* **PROBLEM**
Reproduce every line of the listing below without changing anything.

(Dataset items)
========

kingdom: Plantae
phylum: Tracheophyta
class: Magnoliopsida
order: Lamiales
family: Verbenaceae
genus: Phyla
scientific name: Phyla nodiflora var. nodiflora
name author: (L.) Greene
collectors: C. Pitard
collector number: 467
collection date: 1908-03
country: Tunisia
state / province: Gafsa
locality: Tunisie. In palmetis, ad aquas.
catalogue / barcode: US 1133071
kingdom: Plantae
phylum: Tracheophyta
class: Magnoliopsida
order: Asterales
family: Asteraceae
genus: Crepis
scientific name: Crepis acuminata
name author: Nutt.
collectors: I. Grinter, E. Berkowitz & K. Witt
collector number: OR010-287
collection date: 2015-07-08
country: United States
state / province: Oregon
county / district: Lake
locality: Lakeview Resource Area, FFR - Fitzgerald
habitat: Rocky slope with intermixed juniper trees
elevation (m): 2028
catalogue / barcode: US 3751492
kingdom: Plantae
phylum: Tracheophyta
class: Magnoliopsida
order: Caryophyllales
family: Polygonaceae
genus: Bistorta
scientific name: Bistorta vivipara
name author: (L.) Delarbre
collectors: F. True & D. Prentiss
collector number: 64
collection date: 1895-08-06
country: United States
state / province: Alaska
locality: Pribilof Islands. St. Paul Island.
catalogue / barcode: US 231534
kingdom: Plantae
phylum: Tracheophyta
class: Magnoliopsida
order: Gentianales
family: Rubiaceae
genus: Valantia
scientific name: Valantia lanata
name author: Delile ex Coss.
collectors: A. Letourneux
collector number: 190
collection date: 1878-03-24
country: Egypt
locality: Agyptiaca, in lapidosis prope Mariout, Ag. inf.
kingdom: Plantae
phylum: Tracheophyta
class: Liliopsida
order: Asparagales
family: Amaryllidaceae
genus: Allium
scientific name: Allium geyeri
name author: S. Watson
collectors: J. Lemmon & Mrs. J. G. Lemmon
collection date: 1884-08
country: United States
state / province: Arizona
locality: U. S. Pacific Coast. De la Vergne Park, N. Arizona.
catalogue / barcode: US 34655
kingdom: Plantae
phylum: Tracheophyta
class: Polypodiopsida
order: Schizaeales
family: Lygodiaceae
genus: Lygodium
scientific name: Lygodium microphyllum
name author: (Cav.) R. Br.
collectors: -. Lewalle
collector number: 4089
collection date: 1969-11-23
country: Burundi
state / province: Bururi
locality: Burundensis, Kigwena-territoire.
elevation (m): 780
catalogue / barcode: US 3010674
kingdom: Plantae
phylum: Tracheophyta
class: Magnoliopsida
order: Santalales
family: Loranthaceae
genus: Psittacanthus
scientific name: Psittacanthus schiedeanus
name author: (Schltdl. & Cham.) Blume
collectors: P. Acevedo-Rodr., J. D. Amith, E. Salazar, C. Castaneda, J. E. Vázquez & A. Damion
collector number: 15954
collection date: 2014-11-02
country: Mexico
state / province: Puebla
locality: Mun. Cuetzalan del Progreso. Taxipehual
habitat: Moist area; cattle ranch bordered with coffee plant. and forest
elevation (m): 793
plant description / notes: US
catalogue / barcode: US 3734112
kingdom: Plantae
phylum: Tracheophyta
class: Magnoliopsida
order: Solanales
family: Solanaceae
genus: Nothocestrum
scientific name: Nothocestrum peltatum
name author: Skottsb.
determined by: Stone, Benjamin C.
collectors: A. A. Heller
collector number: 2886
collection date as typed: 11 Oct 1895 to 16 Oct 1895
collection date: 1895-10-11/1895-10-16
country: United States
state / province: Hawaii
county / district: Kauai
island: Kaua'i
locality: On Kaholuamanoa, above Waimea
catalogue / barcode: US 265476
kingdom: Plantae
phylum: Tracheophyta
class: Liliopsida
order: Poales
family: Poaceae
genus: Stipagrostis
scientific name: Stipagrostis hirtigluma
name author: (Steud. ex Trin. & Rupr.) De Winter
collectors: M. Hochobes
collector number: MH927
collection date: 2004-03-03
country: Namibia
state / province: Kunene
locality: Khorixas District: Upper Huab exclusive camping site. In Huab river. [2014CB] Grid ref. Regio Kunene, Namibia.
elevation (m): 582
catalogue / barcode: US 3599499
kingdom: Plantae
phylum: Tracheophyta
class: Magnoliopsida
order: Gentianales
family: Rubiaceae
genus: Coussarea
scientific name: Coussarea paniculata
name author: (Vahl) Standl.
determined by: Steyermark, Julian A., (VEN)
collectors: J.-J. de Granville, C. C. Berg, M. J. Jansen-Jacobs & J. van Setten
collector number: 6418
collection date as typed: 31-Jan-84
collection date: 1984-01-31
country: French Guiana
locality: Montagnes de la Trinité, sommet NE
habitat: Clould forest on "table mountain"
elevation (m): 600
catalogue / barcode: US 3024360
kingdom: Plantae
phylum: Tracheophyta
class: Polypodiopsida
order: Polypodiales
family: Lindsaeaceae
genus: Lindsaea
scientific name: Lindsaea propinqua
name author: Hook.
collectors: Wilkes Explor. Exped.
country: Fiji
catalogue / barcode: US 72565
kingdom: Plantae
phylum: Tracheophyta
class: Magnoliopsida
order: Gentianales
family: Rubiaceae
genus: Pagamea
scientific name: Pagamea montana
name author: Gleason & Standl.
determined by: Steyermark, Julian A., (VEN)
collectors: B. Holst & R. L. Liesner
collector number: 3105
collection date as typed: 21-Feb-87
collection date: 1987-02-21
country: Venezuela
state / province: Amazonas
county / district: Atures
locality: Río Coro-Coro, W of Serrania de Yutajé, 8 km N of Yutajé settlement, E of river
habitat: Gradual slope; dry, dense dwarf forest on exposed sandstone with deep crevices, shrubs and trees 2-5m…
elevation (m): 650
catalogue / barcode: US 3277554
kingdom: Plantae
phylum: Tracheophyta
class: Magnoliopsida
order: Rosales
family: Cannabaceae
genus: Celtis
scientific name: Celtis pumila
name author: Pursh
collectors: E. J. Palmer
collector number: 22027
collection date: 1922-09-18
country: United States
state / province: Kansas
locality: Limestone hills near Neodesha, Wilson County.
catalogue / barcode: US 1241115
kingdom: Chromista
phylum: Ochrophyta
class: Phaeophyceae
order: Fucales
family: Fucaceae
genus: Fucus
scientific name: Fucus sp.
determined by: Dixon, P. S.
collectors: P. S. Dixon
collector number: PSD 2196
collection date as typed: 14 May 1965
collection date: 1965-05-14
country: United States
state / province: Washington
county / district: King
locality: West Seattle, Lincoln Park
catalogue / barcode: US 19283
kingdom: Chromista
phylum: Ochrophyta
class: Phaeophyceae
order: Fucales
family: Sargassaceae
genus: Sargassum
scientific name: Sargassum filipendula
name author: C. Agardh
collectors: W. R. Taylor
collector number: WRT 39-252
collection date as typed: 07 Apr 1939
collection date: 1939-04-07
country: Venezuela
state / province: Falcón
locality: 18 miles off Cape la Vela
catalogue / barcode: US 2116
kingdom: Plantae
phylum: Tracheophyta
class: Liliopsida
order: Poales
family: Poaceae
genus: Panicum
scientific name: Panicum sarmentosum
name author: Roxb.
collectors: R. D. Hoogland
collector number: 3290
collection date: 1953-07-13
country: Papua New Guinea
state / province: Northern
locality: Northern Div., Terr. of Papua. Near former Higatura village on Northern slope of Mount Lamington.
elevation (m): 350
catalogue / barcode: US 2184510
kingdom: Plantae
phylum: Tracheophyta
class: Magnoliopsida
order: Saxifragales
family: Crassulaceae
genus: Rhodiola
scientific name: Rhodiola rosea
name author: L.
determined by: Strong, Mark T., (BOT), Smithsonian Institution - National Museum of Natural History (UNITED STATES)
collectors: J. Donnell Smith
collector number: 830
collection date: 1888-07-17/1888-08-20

========

* **PROBLEM SOLUTION**
kingdom: Plantae
phylum: Tracheophyta
class: Magnoliopsida
order: Lamiales
family: Verbenaceae
genus: Phyla
scientific name: Phyla nodiflora var. nodiflora
name author: (L.) Greene
collectors: C. Pitard
collector number: 467
collection date: 1908-03
country: Tunisia
state / province: Gafsa
locality: Tunisie. In palmetis, ad aquas.
catalogue / barcode: US 1133071
kingdom: Plantae
phylum: Tracheophyta
class: Magnoliopsida
order: Asterales
family: Asteraceae
genus: Crepis
scientific name: Crepis acuminata
name author: Nutt.
collectors: I. Grinter, E. Berkowitz & K. Witt
collector number: OR010-287
collection date: 2015-07-08
country: United States
state / province: Oregon
county / district: Lake
locality: Lakeview Resource Area, FFR - Fitzgerald
habitat: Rocky slope with intermixed juniper trees
elevation (m): 2028
catalogue / barcode: US 3751492
kingdom: Plantae
phylum: Tracheophyta
class: Magnoliopsida
order: Caryophyllales
family: Polygonaceae
genus: Bistorta
scientific name: Bistorta vivipara
name author: (L.) Delarbre
collectors: F. True & D. Prentiss
collector number: 64
collection date: 1895-08-06
country: United States
state / province: Alaska
locality: Pribilof Islands. St. Paul Island.
catalogue / barcode: US 231534
kingdom: Plantae
phylum: Tracheophyta
class: Magnoliopsida
order: Gentianales
family: Rubiaceae
genus: Valantia
scientific name: Valantia lanata
name author: Delile ex Coss.
collectors: A. Letourneux
collector number: 190
collection date: 1878-03-24
country: Egypt
locality: Agyptiaca, in lapidosis prope Mariout, Ag. inf.
kingdom: Plantae
phylum: Tracheophyta
class: Liliopsida
order: Asparagales
family: Amaryllidaceae
genus: Allium
scientific name: Allium geyeri
name author: S. Watson
collectors: J. Lemmon & Mrs. J. G. Lemmon
collection date: 1884-08
country: United States
state / province: Arizona
locality: U. S. Pacific Coast. De la Vergne Park, N. Arizona.
catalogue / barcode: US 34655
kingdom: Plantae
phylum: Tracheophyta
class: Polypodiopsida
order: Schizaeales
family: Lygodiaceae
genus: Lygodium
scientific name: Lygodium microphyllum
name author: (Cav.) R. Br.
collectors: -. Lewalle
collector number: 4089
collection date: 1969-11-23
country: Burundi
state / province: Bururi
locality: Burundensis, Kigwena-territoire.
elevation (m): 780
catalogue / barcode: US 3010674
kingdom: Plantae
phylum: Tracheophyta
class: Magnoliopsida
order: Santalales
family: Loranthaceae
genus: Psittacanthus
scientific name: Psittacanthus schiedeanus
name author: (Schltdl. & Cham.) Blume
collectors: P. Acevedo-Rodr., J. D. Amith, E. Salazar, C. Castaneda, J. E. Vázquez & A. Damion
collector number: 15954
collection date: 2014-11-02
country: Mexico
state / province: Puebla
locality: Mun. Cuetzalan del Progreso. Taxipehual
habitat: Moist area; cattle ranch bordered with coffee plant. and forest
elevation (m): 793
plant description / notes: US
catalogue / barcode: US 3734112
kingdom: Plantae
phylum: Tracheophyta
class: Magnoliopsida
order: Solanales
family: Solanaceae
genus: Nothocestrum
scientific name: Nothocestrum peltatum
name author: Skottsb.
determined by: Stone, Benjamin C.
collectors: A. A. Heller
collector number: 2886
collection date as typed: 11 Oct 1895 to 16 Oct 1895
collection date: 1895-10-11/1895-10-16
country: United States
state / province: Hawaii
county / district: Kauai
island: Kaua'i
locality: On Kaholuamanoa, above Waimea
catalogue / barcode: US 265476
kingdom: Plantae
phylum: Tracheophyta
class: Liliopsida
order: Poales
family: Poaceae
genus: Stipagrostis
scientific name: Stipagrostis hirtigluma
name author: (Steud. ex Trin. & Rupr.) De Winter
collectors: M. Hochobes
collector number: MH927
collection date: 2004-03-03
country: Namibia
state / province: Kunene
locality: Khorixas District: Upper Huab exclusive camping site. In Huab river. [2014CB] Grid ref. Regio Kunene, Namibia.
elevation (m): 582
catalogue / barcode: US 3599499
kingdom: Plantae
phylum: Tracheophyta
class: Magnoliopsida
order: Gentianales
family: Rubiaceae
genus: Coussarea
scientific name: Coussarea paniculata
name author: (Vahl) Standl.
determined by: Steyermark, Julian A., (VEN)
collectors: J.-J. de Granville, C. C. Berg, M. J. Jansen-Jacobs & J. van Setten
collector number: 6418
collection date as typed: 31-Jan-84
collection date: 1984-01-31
country: French Guiana
locality: Montagnes de la Trinité, sommet NE
habitat: Clould forest on "table mountain"
elevation (m): 600
catalogue / barcode: US 3024360
kingdom: Plantae
phylum: Tracheophyta
class: Polypodiopsida
order: Polypodiales
family: Lindsaeaceae
genus: Lindsaea
scientific name: Lindsaea propinqua
name author: Hook.
collectors: Wilkes Explor. Exped.
country: Fiji
catalogue / barcode: US 72565
kingdom: Plantae
phylum: Tracheophyta
class: Magnoliopsida
order: Gentianales
family: Rubiaceae
genus: Pagamea
scientific name: Pagamea montana
name author: Gleason & Standl.
determined by: Steyermark, Julian A., (VEN)
collectors: B. Holst & R. L. Liesner
collector number: 3105
collection date as typed: 21-Feb-87
collection date: 1987-02-21
country: Venezuela
state / province: Amazonas
county / district: Atures
locality: Río Coro-Coro, W of Serrania de Yutajé, 8 km N of Yutajé settlement, E of river
habitat: Gradual slope; dry, dense dwarf forest on exposed sandstone with deep crevices, shrubs and trees 2-5m…
elevation (m): 650
catalogue / barcode: US 3277554
kingdom: Plantae
phylum: Tracheophyta
class: Magnoliopsida
order: Rosales
family: Cannabaceae
genus: Celtis
scientific name: Celtis pumila
name author: Pursh
collectors: E. J. Palmer
collector number: 22027
collection date: 1922-09-18
country: United States
state / province: Kansas
locality: Limestone hills near Neodesha, Wilson County.
catalogue / barcode: US 1241115
kingdom: Chromista
phylum: Ochrophyta
class: Phaeophyceae
order: Fucales
family: Fucaceae
genus: Fucus
scientific name: Fucus sp.
determined by: Dixon, P. S.
collectors: P. S. Dixon
collector number: PSD 2196
collection date as typed: 14 May 1965
collection date: 1965-05-14
country: United States
state / province: Washington
county / district: King
locality: West Seattle, Lincoln Park
catalogue / barcode: US 19283
kingdom: Chromista
phylum: Ochrophyta
class: Phaeophyceae
order: Fucales
family: Sargassaceae
genus: Sargassum
scientific name: Sargassum filipendula
name author: C. Agardh
collectors: W. R. Taylor
collector number: WRT 39-252
collection date as typed: 07 Apr 1939
collection date: 1939-04-07
country: Venezuela
state / province: Falcón
locality: 18 miles off Cape la Vela
catalogue / barcode: US 2116
kingdom: Plantae
phylum: Tracheophyta
class: Liliopsida
order: Poales
family: Poaceae
genus: Panicum
scientific name: Panicum sarmentosum
name author: Roxb.
collectors: R. D. Hoogland
collector number: 3290
collection date: 1953-07-13
country: Papua New Guinea
state / province: Northern
locality: Northern Div., Terr. of Papua. Near former Higatura village on Northern slope of Mount Lamington.
elevation (m): 350
catalogue / barcode: US 2184510
kingdom: Plantae
phylum: Tracheophyta
class: Magnoliopsida
order: Saxifragales
family: Crassulaceae
genus: Rhodiola
scientific name: Rhodiola rosea
name author: L.
determined by: Strong, Mark T., (BOT), Smithsonian Institution - National Museum of Natural History (UNITED STATES)
collectors: J. Donnell Smith
collector number: 830
collection date: 1888-07-17/1888-08-20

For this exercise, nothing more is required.